A new paper out in PNAS details the usefulness of long reads for isoform sequencing. “Characterization of the human ESC transcriptome by hybrid sequencing” comes from lead author Kin Fai Au and senior author Wing Wong at Stanford University as well as a number of collaborators.
The authors detail the problem that they see with current RNA-seq studies: the inability to capture full-length mRNA isoforms (averaging about 2,500 bases) by using reads of just a few hundred base pairs. “We are still far from achieving the original goals of RNA-Seq analysis, namely the de novo discovery of genes, the assembly of gene isoforms, and the accurate estimation of transcript abundance at the gene or the isoform level,” Au et al. write. They note that isoform detection or prediction with short reads is even more difficult when the full set of possible isoforms is not known going into the project.
The scientists describe a new approach, combining short-read Illumina® and long-read PacBio® sequence data and pairing that with a computational tool to predict isoforms as a more comprehensive means of examining transcripts. They tested the method in a well-characterized line of human embryonic stem cells (hESCs) and validated their findings with follow-on qPCR and knockdown studies.

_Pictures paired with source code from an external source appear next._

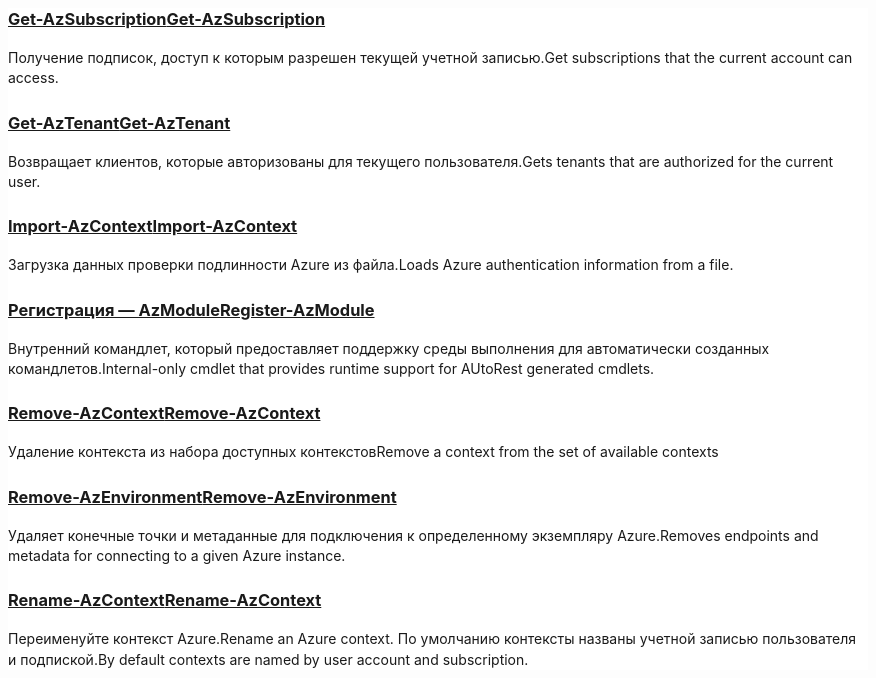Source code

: ### [<span data-ttu-id="9f649-139">Get-AzSubscription</span><span class="sxs-lookup"><span data-stu-id="9f649-139">Get-AzSubscription</span></span>](Get-AzSubscription.md)
<span data-ttu-id="9f649-140">Получение подписок, доступ к которым разрешен текущей учетной записью.</span><span class="sxs-lookup"><span data-stu-id="9f649-140">Get subscriptions that the current account can access.</span></span>

### [<span data-ttu-id="9f649-141">Get-AzTenant</span><span class="sxs-lookup"><span data-stu-id="9f649-141">Get-AzTenant</span></span>](Get-AzTenant.md)
<span data-ttu-id="9f649-142">Возвращает клиентов, которые авторизованы для текущего пользователя.</span><span class="sxs-lookup"><span data-stu-id="9f649-142">Gets tenants that are authorized for the current user.</span></span>

### [<span data-ttu-id="9f649-143">Import-AzContext</span><span class="sxs-lookup"><span data-stu-id="9f649-143">Import-AzContext</span></span>](Import-AzContext.md)
<span data-ttu-id="9f649-144">Загрузка данных проверки подлинности Azure из файла.</span><span class="sxs-lookup"><span data-stu-id="9f649-144">Loads Azure authentication information from a file.</span></span>

### [<span data-ttu-id="9f649-145">Регистрация — AzModule</span><span class="sxs-lookup"><span data-stu-id="9f649-145">Register-AzModule</span></span>](Register-AzModule.md)
<span data-ttu-id="9f649-146">Внутренний командлет, который предоставляет поддержку среды выполнения для автоматически созданных командлетов.</span><span class="sxs-lookup"><span data-stu-id="9f649-146">Internal-only cmdlet that provides runtime support for AUtoRest generated cmdlets.</span></span>

### [<span data-ttu-id="9f649-147">Remove-AzContext</span><span class="sxs-lookup"><span data-stu-id="9f649-147">Remove-AzContext</span></span>](Remove-AzContext.md)
<span data-ttu-id="9f649-148">Удаление контекста из набора доступных контекстов</span><span class="sxs-lookup"><span data-stu-id="9f649-148">Remove a context from the set of available contexts</span></span>

### [<span data-ttu-id="9f649-149">Remove-AzEnvironment</span><span class="sxs-lookup"><span data-stu-id="9f649-149">Remove-AzEnvironment</span></span>](Remove-AzEnvironment.md)
<span data-ttu-id="9f649-150">Удаляет конечные точки и метаданные для подключения к определенному экземпляру Azure.</span><span class="sxs-lookup"><span data-stu-id="9f649-150">Removes endpoints and metadata for connecting to a given Azure instance.</span></span>

### [<span data-ttu-id="9f649-151">Rename-AzContext</span><span class="sxs-lookup"><span data-stu-id="9f649-151">Rename-AzContext</span></span>](Rename-AzContext.md)
<span data-ttu-id="9f649-152">Переименуйте контекст Azure.</span><span class="sxs-lookup"><span data-stu-id="9f649-152">Rename an Azure context.</span></span>  <span data-ttu-id="9f649-153">По умолчанию контексты названы учетной записью пользователя и подпиской.</span><span class="sxs-lookup"><span data-stu-id="9f649-153">By default contexts are named by user account and subscription.</span></span>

By adding SMRT® Sequencing to the study, the authors report direct detection of more than 8,000 full-length, RefSeq-annotated isoforms, as well as prediction of nearly 5,500 other isoforms using the Isoform Detection and Prediction computational tool. “Over one-third of these are novel isoforms, including 273 RNAs from gene loci that have not previously been identified,” the scientists write. They add that long noncoding RNAs are especially likely to be lost in short-read studies and that consequently there is “significant downward bias in the current strategy for genome-wide discovery” of these genetic elements.
The authors use one particular example to demonstrate the complexity of isoform analysis. “Several long reads with up to four junctions were mapped to the locus chr6:167,641,267–167,660,912 (hg19, the same below), where no annotated genes in RefSeq, Ensembl, UCSC Known Genes, or GENCODE are reported. The long reads indicated complex expression from this locus with at least three different isoforms transcribed,” they write.
“In our approach the error-corrected long reads are ideal for narrowing down the isoforms expressed in a sample, thus enabling much more reliable abundance quantification from [second-generation sequencing] reads,” report Au et al. They note that results from studies of their Isoform Detection and Prediction tool show that it is “effective in using the information from the PacBio long reads to significantly improve isoform identification.” In addition, these results “suggest that gene identification, even in well-characterized cell lines and tissues, is far from complete.”